I recall your Dr is among the top. Is he questioning the reported allele reductions effect, or is he looking for more data on the utility of this effect?
The plot near the top here is clear on the reduction, and earlier studies on prior INF showed similar reductions (we've discussed in other posts) Is he not comfortable with the data that these came from? It's true these are averages, and not represent any one patient.
But we've also discussed the 2nd question, whether reducing it matters and I know he's waiting on that one as is my Dr.
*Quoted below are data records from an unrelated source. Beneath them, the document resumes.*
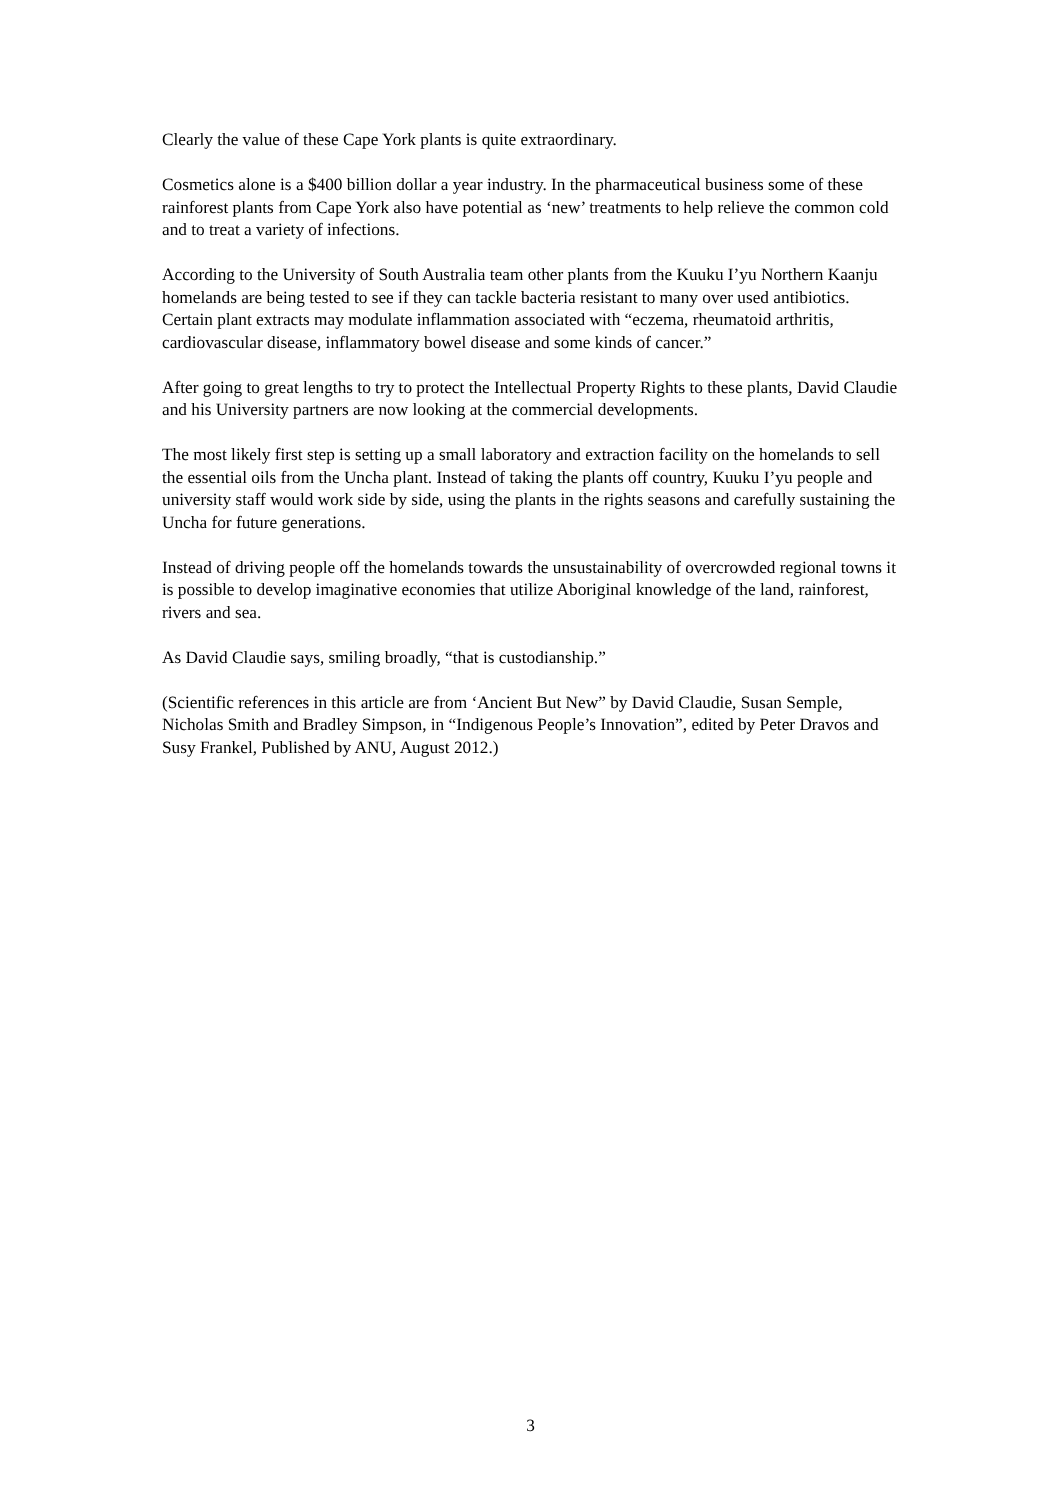Clearly the value of these Cape York plants is quite extraordinary.
Cosmetics alone is a $400 billion dollar a year industry. In the pharmaceutical business some of these rainforest plants from Cape York also have potential as ‘new’ treatments to help relieve the common cold and to treat a variety of infections.
According to the University of South Australia team other plants from the Kuuku I’yu Northern Kaanju homelands are being tested to see if they can tackle bacteria resistant to many over used antibiotics. Certain plant extracts may modulate inflammation associated with “eczema, rheumatoid arthritis, cardiovascular disease, inflammatory bowel disease and some kinds of cancer.”
After going to great lengths to try to protect the Intellectual Property Rights to these plants, David Claudie and his University partners are now looking at the commercial developments.
The most likely first step is setting up a small laboratory and extraction facility on the homelands to sell the essential oils from the Uncha plant. Instead of taking the plants off country, Kuuku I’yu people and university staff would work side by side, using the plants in the rights seasons and carefully sustaining the Uncha for future generations.
Instead of driving people off the homelands towards the unsustainability of overcrowded regional towns it is possible to develop imaginative economies that utilize Aboriginal knowledge of the land, rainforest, rivers and sea.
As David Claudie says, smiling broadly, “that is custodianship.”
(Scientific references in this article are from ‘Ancient But New” by David Claudie, Susan Semple, Nicholas Smith and Bradley Simpson, in “Indigenous People’s Innovation”, edited by Peter Dravos and Susy Frankel, Published by ANU, August 2012.)
3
My impression is that he is waiting for more data for reasons he and I didn’t discuss. I was so focused on questions regarding my own labs that I forgot to ask him to elaborate on that issue but will try to remember next visit. I was very pleased with my labs after 4 doses and that he said I can continue for now at 300 mcgs without further dose increase if my labs remain at this level. Was also pleased that I didn’t need phlebotomy since hct is under control for now. I will try to get more information regarding molecular response issues at next visit. He did confirm that the extent to which allele burden matters for outcome is still unknown to some degree and didn’t seemed interested in elaborating on that but I will question him regarding the more specific issue of whether he feels Besremi generally is thought to reduce the burden.
Very informative and a reminder of how Besremi is designed to impact PV at the core of the disease. I'm grateful I was able to wait for this drug to be approved by the FDA and not start any other drugs. Thanks for sharing.